Autoridades y responsables técnicos del proyecto en una reciente visita al Mercado de Santiago. - AYUNTAMIENTO DE LINARES
LINARES (JAÉN), 7 (EUROPA PRESS)
La primera fase de las obras en el Mercado de Santiago, de Linares (Jaén), ya está en marcha con el objetivo de rehabilitar este edificio, que sufrió un derrumbe parcial en marzo de 2018 como consecuencia de un fuerte temporal que obligó a su desalojo y reubicación de los comerciantes.
La actuación permitirá la consolidación de la estructura y el cerramiento total del inmueble, dejándolo como un espacio diáfano, como una plaza pública cubierta que pasará a tener un uso cultural y expositivo.
"Este proyecto consiste en dos fases y estamos en la primera, que tiene un presupuesto de algo más de tres millones de euros y un plazo de ejecución de 26 meses", ha explicado la alcaldesa, Auxi del Olmo, en una reciente visita a las obras en "uno de los lugares más emblemáticos de la ciudad".
Consiste en la consolidación de la envolvente para poder ir retirando todo el andamiaje y dejar un patio diáfano y cubierto para uso y disfrute de la ciudadanía, de manera que el mercado se dinamice desde el punto de vista cultural, social y turístico.
"Se trata de volver a recuperar el pasado, nuestros recuerdos, pero también el presente y por supuesto el futuro, para darle contenido cuando se ejecute la segunda fase, que contempla una construcción con zona de auditorio y sala de exposiciones", ha destacado.
El concejal de Urbanismo y Medio Ambiente, Antonio Garrido de Toro, ha detallado que se va "a recuperar este lugar manteniendo la imagen de lo que hay ahora mismo y combinándolo con una arquitectura moderna, mezclando los dos ambientes, lo antiguo y lo moderno".
"La separación de ambas zonas se va a realizar con unos hilos de plomo, con dos finalidades. Por un lado, recuperar ese pasado nuestro industrial relacionado con las minas y, por otro, que sirva como junta de dilatación para que haya esa unión entre lo antiguo y lo nuevo", ha comentado.
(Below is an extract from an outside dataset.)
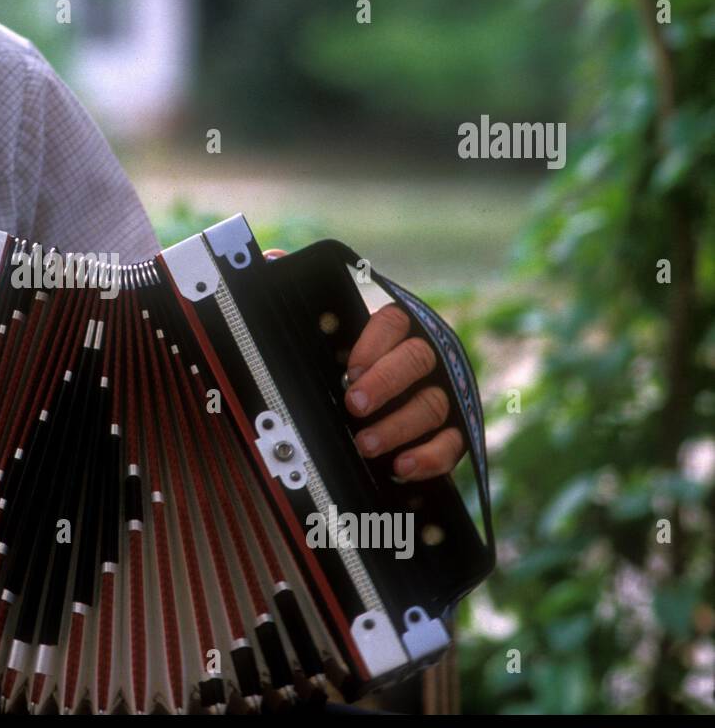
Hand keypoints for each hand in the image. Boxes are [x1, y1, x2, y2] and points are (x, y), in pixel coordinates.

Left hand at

Ha añadido que, a raíz de la consolidación de los elementos existentes, "se va a empezar a construir el edificio nuevo". Será "diáfano, como una plaza pública cubierta, y dentro se hará una segunda fase con ese auditorio y esa sala de exposiciones". Además, el sótano se va a usar también como sala permanente de exposiciones.
"Ha sido un largo proceso, la licitación del proyecto comenzó en 2023 en cuanto llegamos al equipo de gobierno, y se ha pasado por diferentes etapas hasta el inicio de las obras, algo que los linarenses estaban deseando ver", ha apuntado el edil.
Por su parte, Pablo Millán, arquitecto de Estudios Santzo, redactores del proyecto, ha dado detalles de esta intervención. La primera fase supone la estructura de apeo, la estabilización estructural de toda la envolvente, la cubrición y el adecentamiento de todo el espacio interior para que luego, en una segunda fase, se entre ya con el programa concreto.
De este modo, estos 26 meses van a permitir retirar toda la estructura y andamiaje de apeo y restaurar lo que ha llegado hasta ahora, utiliza la técnica para consolidar la estructura patrimonial. Ya en una segunda fase, en el interior de la plaza pública se construirá un espacio climatizado que albergará un pabellón de exposiciones, conferencias y auditorio, a modo de pieza ligera.
EDIFICIO DE PRINCIPIOS DEL SIGLO XX
El Mercado de Abastos de Santiago es un edificio de estilo historicista con influencia mudéjar. Fue diseñado y construido por el arquitecto municipal Francisco de Paula Casado y Gómez, entre 1903 y 1906, "dotándose a la ciudad de una infraestructura adecuada al vitalismo social de la época", según recoge la memoria justificativa del proyecto, consultada por Europa Press.
El inmueble ha estado en uso y funcionamiento ininterrumpidamente y fue objeto de rehabilitación integral, entre los años 1991 y 1992, realizada por la Junta de Andalucía. La tarde del 11 de marzo de 2018, sobre las 15,30 horas, y en pleno temporal de fuertes lluvias y viento, se produjo el derrumbamiento integro de la cubierta sobre la planta del mercado, con empuje y derrumbe del muro lateral hacia la calle Velázquez.
Por ello, "y dado el gran valor arquitectónico, histórico, y emblemático del edificio para la historia de Linares", tras los trabajos de limpieza y desescombro, se estabilizaron los muros que quedaron en pie para, posteriormente, proceder a su rehabilitación, ya iniciada.